Значит, мы теперь переписываемся. С Марисоль я переписывалась тысячу раз. Могу переписываться и с парнем, почему нет. Признаться, после желудя легче было общаться по телефону, чем лично, ведь чудо-технологии отделяли Эшера от моей бурлящей системы пищеварения. Но было интересно, а был ли на свете Эшер Флит, который лежит животом на матрасе с безделушкой в руке и трепетом мотыльковых крылышек под кожей? Как это могло выглядеть?
Эшер:
Клево. Мне нужно такие вещи знать. Догадка возникла, когда вы с М сказали про азиатскую кухню.Я:
Я вообще люблю азиатскую кухню.Я:
Я ем почти все.Я:
У тебя хорошая память.Эшер:
На некоторые вещи. Но не гениальная, как у тебя.Я: Спасибо:
) Как идет работа над пристройкой?Эшер:
Через неделю должны закончить. Потом еще формальная проверка, но это фигня.Сообщения сыпались градом туда-сюда. Темы были разные: его последнее увлечение на Netflix, мои школьные уроки, закрытие бассейна в местной юношеской христианской ассоциации на несколько недель (из-за этого Эшер собирается в шесть утра завалиться к Джейсу, поплавать)… Между сообщениями я внимательно изучала каждый миллиметр желудя – все его впадинки, рубчики и бороздки. Потом надела его на золотую цепочку и повесила себе на шею. Я набирала текст, и стирала, и снова набирала, пока…
Эшер:
Слушай, мама только что выкрикнула мое любимое слово… пицца. У нее это значит, что тесто без глютена.Я:
Ням!Я:
Вкусно.Я:
Отпад.Эшер:
Погоди… вопрос.Я:
?Эшер:
А у ТЕБЯ есть любимое слово?Эшер:
Или даже лучше – любимая книга?Я:
Хм-м…Эшер:
Прочитала столько книг – и нет любимой?Какая история была у меня самой любимой? Никто меня раньше об этом не спрашивал. Даже я сама себя не спрашивала.
Я:
Должна подумать, потом скажу.Эшер:
Буду ждать. Значит, завтра?Я:
Жду с нетерпением.Я:
Да.Я:
Завтра.Эшер:
Я на это рассчитываю.Батарея на мобильнике ушла в красную зону. Я потянулась через всю кровать за зарядкой и продлила телефону жизнь.
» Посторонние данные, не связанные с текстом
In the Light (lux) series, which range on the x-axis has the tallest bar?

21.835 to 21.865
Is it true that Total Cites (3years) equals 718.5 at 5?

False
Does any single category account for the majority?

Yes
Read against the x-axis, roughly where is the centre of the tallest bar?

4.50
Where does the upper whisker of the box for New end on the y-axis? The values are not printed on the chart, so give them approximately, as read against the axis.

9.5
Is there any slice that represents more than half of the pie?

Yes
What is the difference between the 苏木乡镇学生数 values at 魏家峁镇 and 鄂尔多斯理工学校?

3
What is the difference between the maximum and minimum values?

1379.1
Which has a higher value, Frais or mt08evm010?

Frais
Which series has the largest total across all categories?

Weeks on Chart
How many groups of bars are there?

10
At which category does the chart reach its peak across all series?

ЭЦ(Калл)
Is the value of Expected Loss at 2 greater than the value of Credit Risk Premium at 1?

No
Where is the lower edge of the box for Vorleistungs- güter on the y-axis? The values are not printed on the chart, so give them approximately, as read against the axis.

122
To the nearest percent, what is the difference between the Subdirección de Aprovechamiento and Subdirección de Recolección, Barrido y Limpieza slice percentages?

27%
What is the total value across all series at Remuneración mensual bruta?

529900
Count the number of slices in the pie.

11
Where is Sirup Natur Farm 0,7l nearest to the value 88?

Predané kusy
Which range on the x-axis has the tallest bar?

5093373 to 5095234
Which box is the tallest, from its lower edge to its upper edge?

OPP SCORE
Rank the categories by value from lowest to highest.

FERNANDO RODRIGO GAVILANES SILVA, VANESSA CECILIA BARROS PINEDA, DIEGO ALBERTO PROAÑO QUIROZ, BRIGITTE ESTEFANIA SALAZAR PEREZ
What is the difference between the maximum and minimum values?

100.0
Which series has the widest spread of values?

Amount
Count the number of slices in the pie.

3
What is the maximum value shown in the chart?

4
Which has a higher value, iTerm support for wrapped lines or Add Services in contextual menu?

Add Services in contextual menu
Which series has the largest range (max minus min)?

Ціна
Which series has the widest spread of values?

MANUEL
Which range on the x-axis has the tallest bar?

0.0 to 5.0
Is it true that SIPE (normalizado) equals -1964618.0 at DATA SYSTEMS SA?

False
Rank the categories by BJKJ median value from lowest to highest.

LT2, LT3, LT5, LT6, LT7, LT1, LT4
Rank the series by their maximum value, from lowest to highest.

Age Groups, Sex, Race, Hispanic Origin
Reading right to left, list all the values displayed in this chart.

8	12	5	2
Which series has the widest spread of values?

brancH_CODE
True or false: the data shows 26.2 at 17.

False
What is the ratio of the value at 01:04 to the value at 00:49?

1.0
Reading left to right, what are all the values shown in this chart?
Испытав шок от первого сообщения Эшера, я оставила дверь в комнату открытой и теперь смотрела сквозь дверной проем на сваленные в кучу предметы и слушала приглушенные звуки маминых шагов от коробки к контейнеру и обратно к коробке. Я наблюдала, не переставая думать о новой цепочке у меня на шее. Мама передала мне настоящую фамильную вещь. Многие мамы и дочки соблюдают такую традицию.
Я вытащила желудь Эшера из-под футболки. Серебро и золото. Настоящий поцелуй, не понарошку, как в книге «Питер Пэн», что лежала у меня на столе, и не как в тысячах других историй, теснившихся вдоль моих стен. За ними в пыли, которая танцевала в луче света, была мама.
Я требовала, чтобы она двигалась вперед. Но мне и самой следовало сделать это, следовало выйти из своего книжного укрытия. Из тени, которая была причиной моей бледности, мешала принимать быстрые решения в проулках с мальчиками, которые мне действительно нравились, и заставляла сомневаться в каждом своем движении.
О чем бы я ни мечтала, я приняла свое прошлое. И мой будущий поцелуй теперь висел на цепочке из тысячи прожитых мамой моментов. Мой первый поцелуй, со всеми его бороздками, впадинками и другими тщательно выгравированными деталями, висел на старой фамильной цепочке, которую носила моя мама.
Глава двадцать пятая
Гдешний остров
Конечно, тогда остров и был выдумкой, но сейчас он стал настоящим… и не было ночников.
Как и следовало ожидать, красный мисо-соус с ломтиками свежего огурца, обойдя салфетку, капнул на мои белые джинсы и расплылся там жирным пятном.
– У-у, меткий удар, – поморщившись, сказал Эшер.
Я капнула на пятно ледяной водой:
– Только Марисоль не рассказывай. – От промакиваний салфеткой становилось только хуже. – Для нее это иллюстрация к слову «катастрофа». Она бы определила это так: «Убийство портного в кафе «Поке» в Северном Парке».
Эшер наклонился ко мне и сочувственно улыбнулся:
– Надо же, как раз когда я хотел сделать тебе комплимент и сказать, что ты прекрасно владеешь палочками.
Я рассмеялась.
– И ни слова Марисоль, – пообещал он.
– Спасибо. Она вроде как контролирует мой гардероб.